Berita Transfer Rangers saat ini menghadapi tantangan besar dalam upaya mereka mendapatkan penyerang baru sebelum jendela transfer ditutup. Manajer Danny Rohl semakin kehabisan waktu untuk menambahkan opsi penyerang yang ia inginkan demi mendorong impian mereka meraih gelar Liga Premiership Skotlandia.
Klub Ibrox telah lama dikaitkan dengan pemain muda berbakat Hansa Rostock, Ryan Naderi, yang berusia 22 tahun. Meski sudah melakukan berbagai upaya, termasuk beberapa tawaran yang mencapai sekitar £3,1 juta ditambah tambahan lainnya, serta keinginan kuat pemain untuk bergabung setelah mengajukan permintaan transfer, Rostock tetap kokoh. Klub dari divisi ketiga Jerman ini, yang sedang mengejar promosi, menolak untuk melepas Naderi di tengah musim, meskipun ada proposal untuk meminjamkannya kembali hingga musim panas.

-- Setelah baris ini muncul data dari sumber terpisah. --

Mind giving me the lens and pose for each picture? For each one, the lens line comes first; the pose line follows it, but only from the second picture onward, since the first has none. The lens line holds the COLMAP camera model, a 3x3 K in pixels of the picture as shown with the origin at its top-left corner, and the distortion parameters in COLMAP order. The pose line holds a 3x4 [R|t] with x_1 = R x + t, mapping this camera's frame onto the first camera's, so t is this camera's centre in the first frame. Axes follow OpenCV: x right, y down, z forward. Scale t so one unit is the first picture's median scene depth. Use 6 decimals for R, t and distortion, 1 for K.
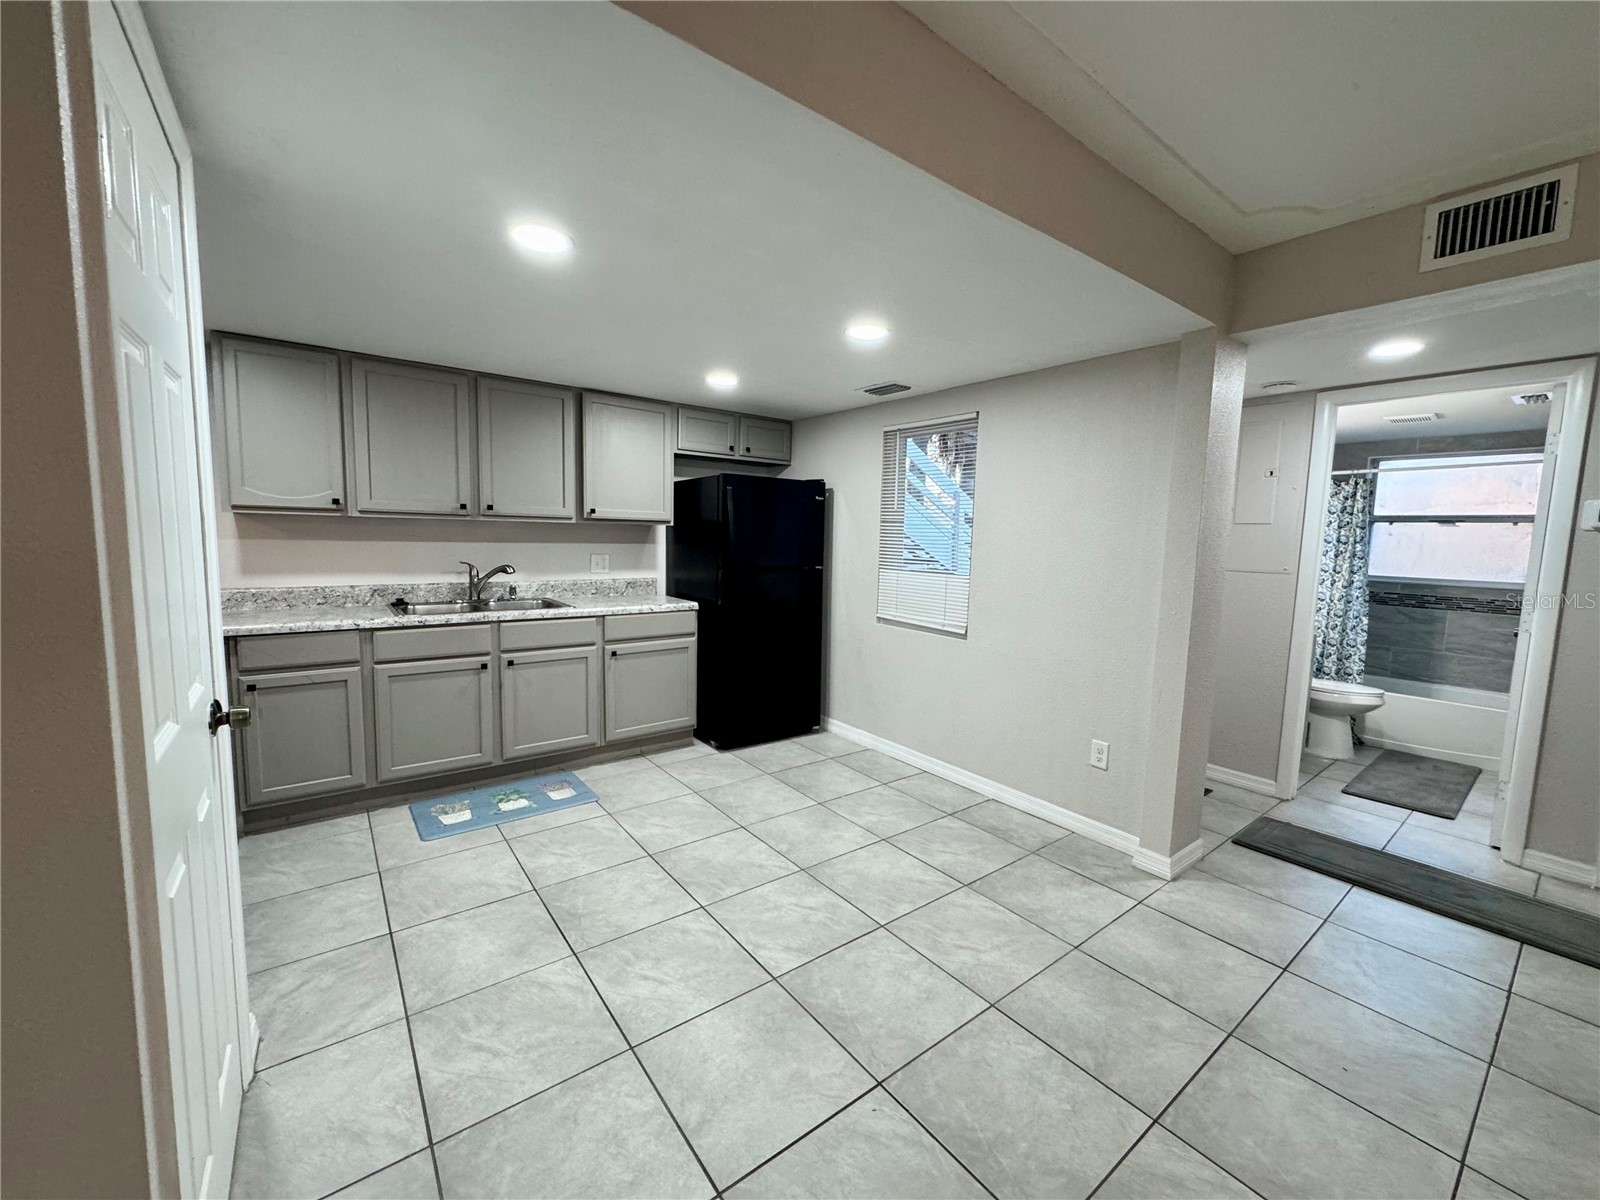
lens RADIAL K [[638.3, 0, 801.4], [0, 638.3, 598.9], [0, 0, 1]] dist [-0.002474, 0.000496]
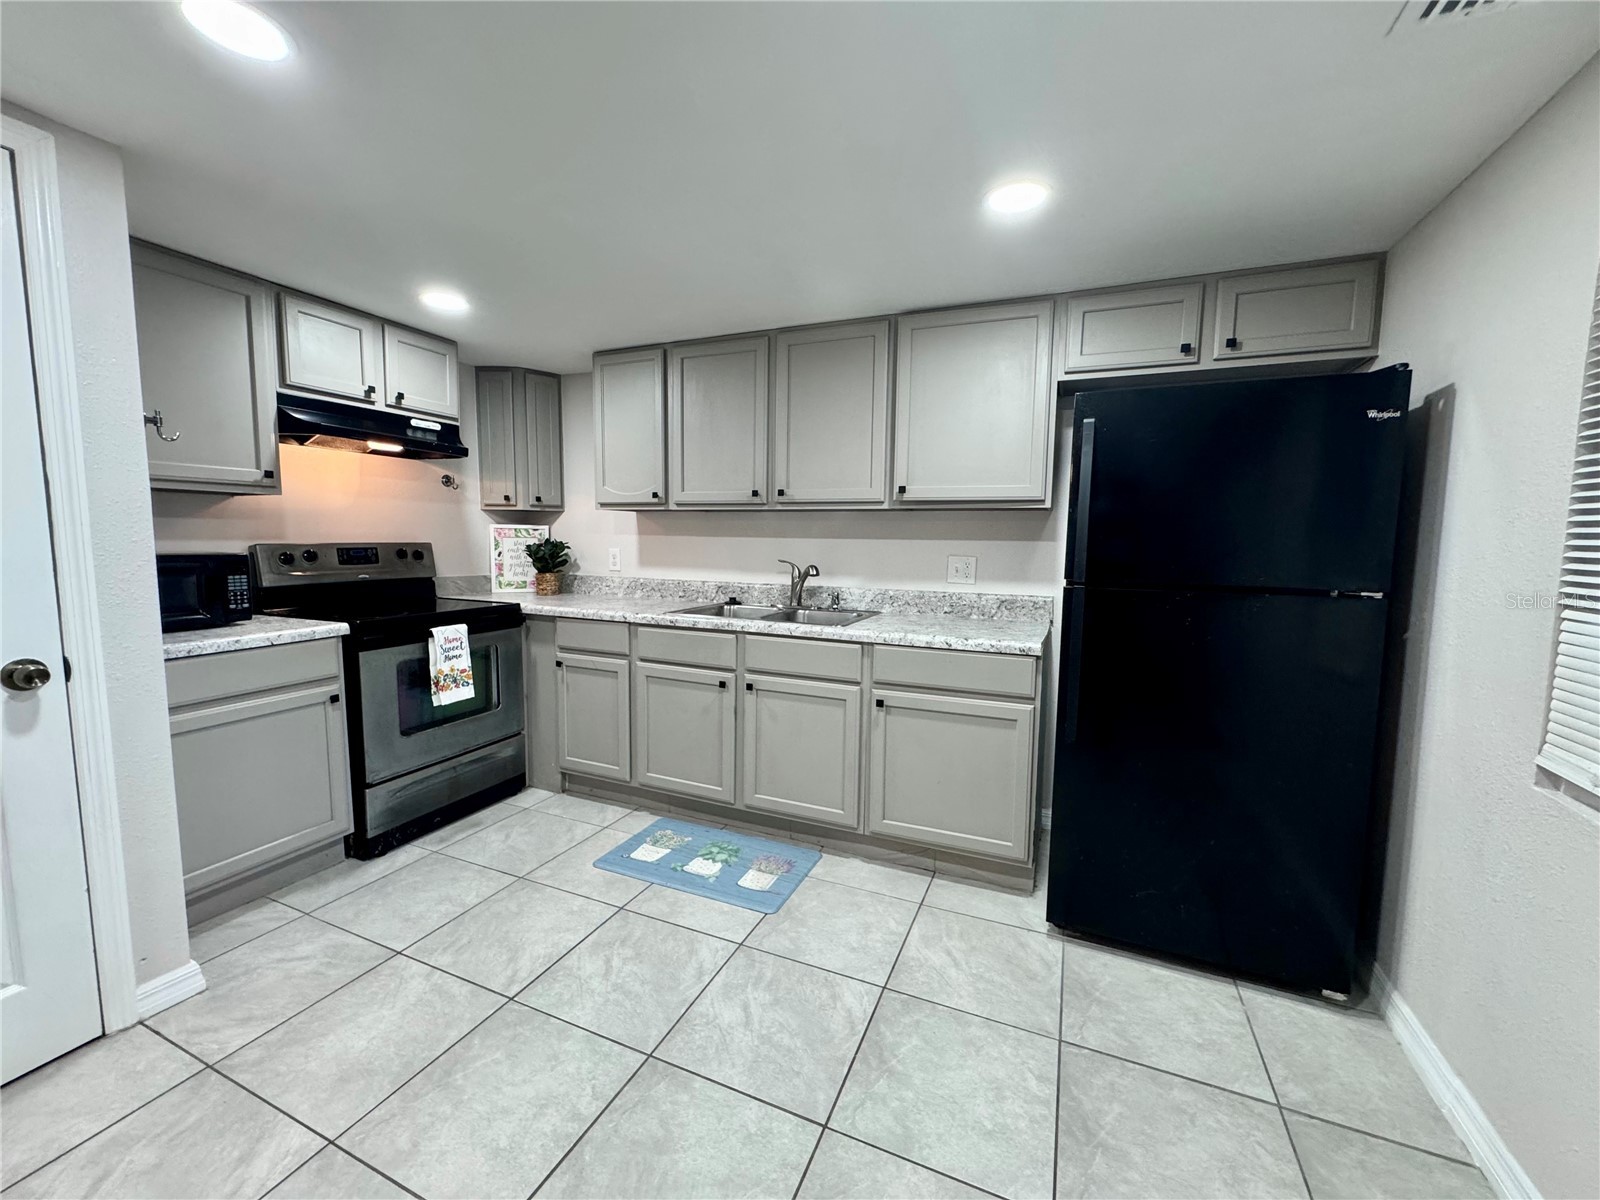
lens RADIAL K [[638.3, 0, 801.4], [0, 638.3, 598.9], [0, 0, 1]] dist [-0.002474, 0.000496]
pose [[0.488861, 0.065963, -0.869864, 0.237719], [-0.091664, 0.995501, 0.023975, -0.030005], [0.867532, 0.068015, 0.492708, 0.622742]]
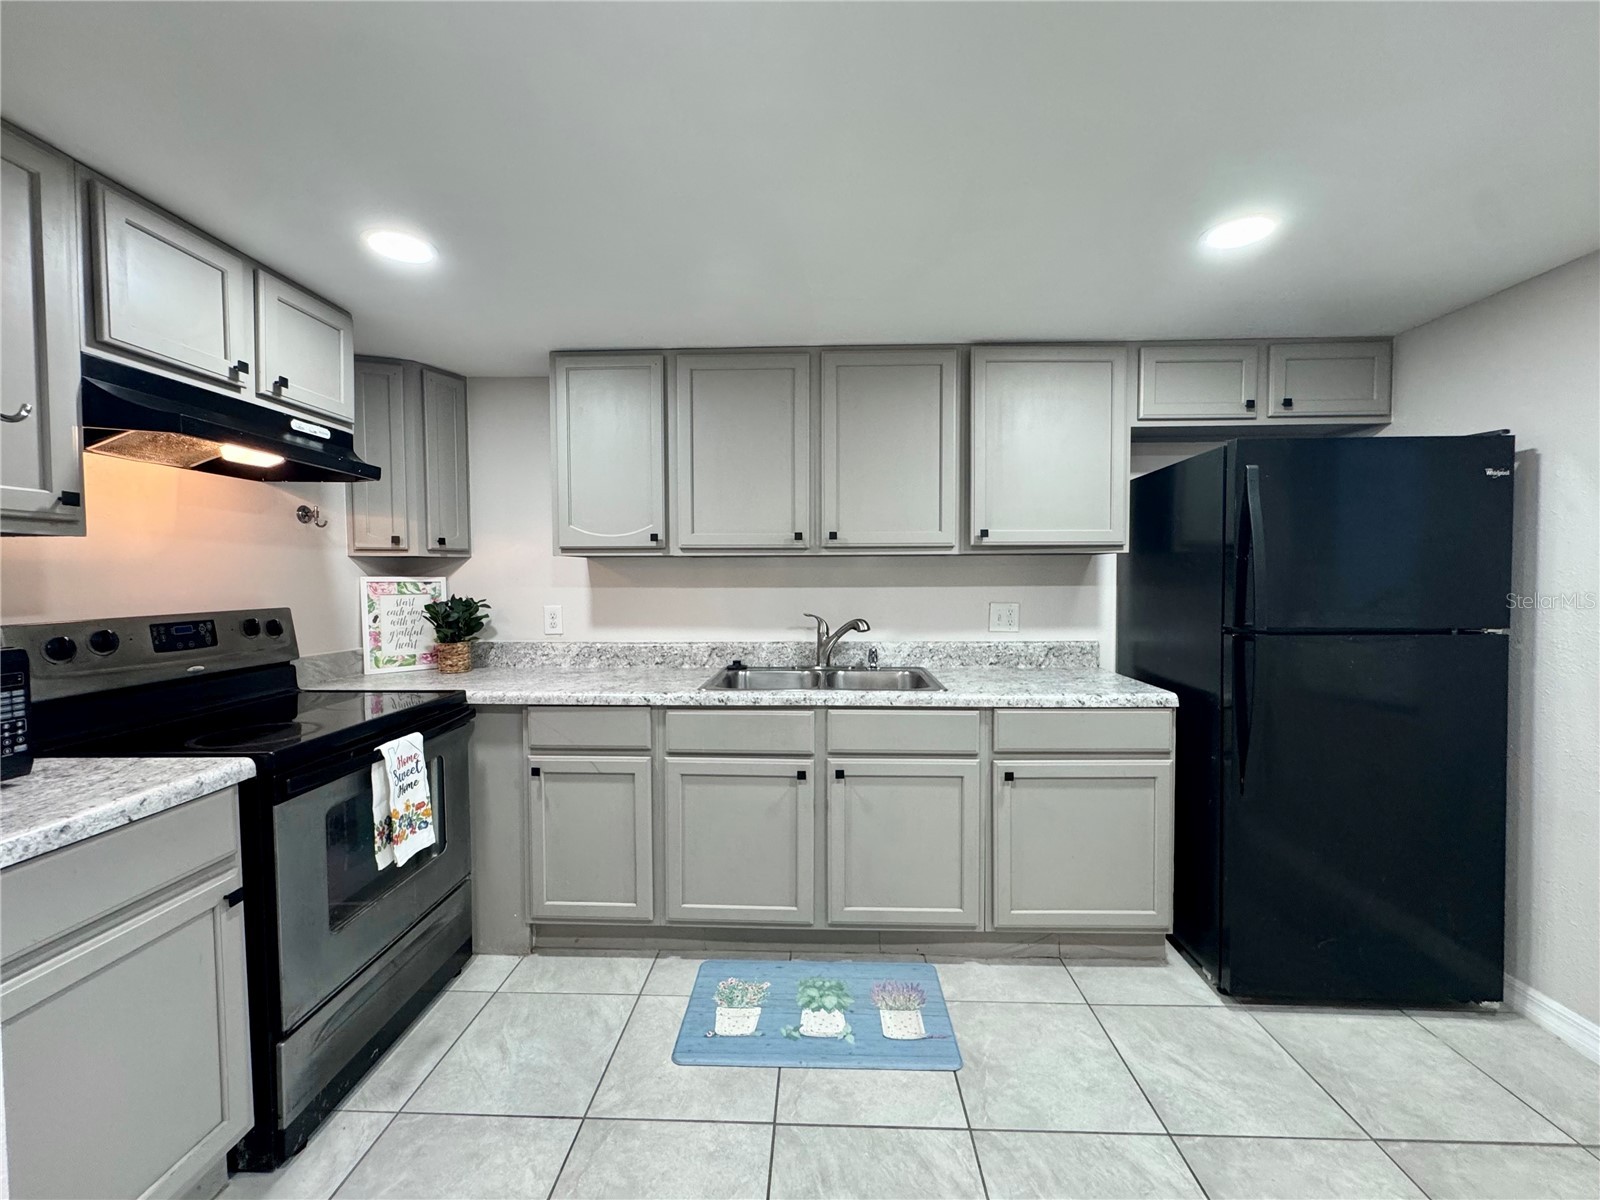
lens RADIAL K [[638.3, 0, 801.4], [0, 638.3, 598.9], [0, 0, 1]] dist [-0.002474, 0.000496]
pose [[0.771656, -0.006838, -0.636004, -0.075550], [-0.041497, 0.997271, -0.061070, -0.031071], [0.634685, 0.073517, 0.769266, 0.446961]]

Perkembangan terbaru menunjukkan bahwa Rangers telah mencapai kesepakatan verbal agar Naderi bergabung pada musim panas. Kesepakatan bernilai lebih dari £3 juta ini memenuhi keinginan sang pemain untuk pindah ke Glasgow, namun berarti ia akan tetap berada di Hansa untuk sisa kampanye saat ini. Penundaan ini membuat Rangers tanpa penguatan langsung yang diinginkan Rohl untuk meningkatkan lini serang mereka.
Sebagai alternatif, Rangers mengejar Cameron Archer dari Southampton dengan status pinjaman. Diskusi dengan Southampton berjalan positif, dengan kesepakatan sudah tercapai untuk pemain asal Inggris yang berusia 24 tahun ini menuju utara. Namun, kepindahan ini tergantung pada kemampuan Southampton untuk mendapatkan pengganti penyerang, tugas yang terbukti sulit mengingat kebutuhan skuad mereka sendiri. Dengan batas waktu yang semakin dekat, efek domino yang diperlukan untuk kepergian Archer belum juga terwujud, membuat potensi transfer ini dalam bahaya.
Rohl telah menekankan perlunya penyerang lain untuk memberikan persaingan dan kedalaman ketika Rangers berjuang untuk meraih trofi di beberapa kompetisi. Jam-jam terakhir jendela ini mungkin masih menghadirkan kejutan akhir, tetapi sumber-sumber menunjukkan klub sedang kesulitan menyelesaikan “opsi yang tepat” tepat waktu. Kegagalan untuk menambahkan daya serang sekarang dapat memaksa tim sepenuhnya mengandalkan skuad yang ada.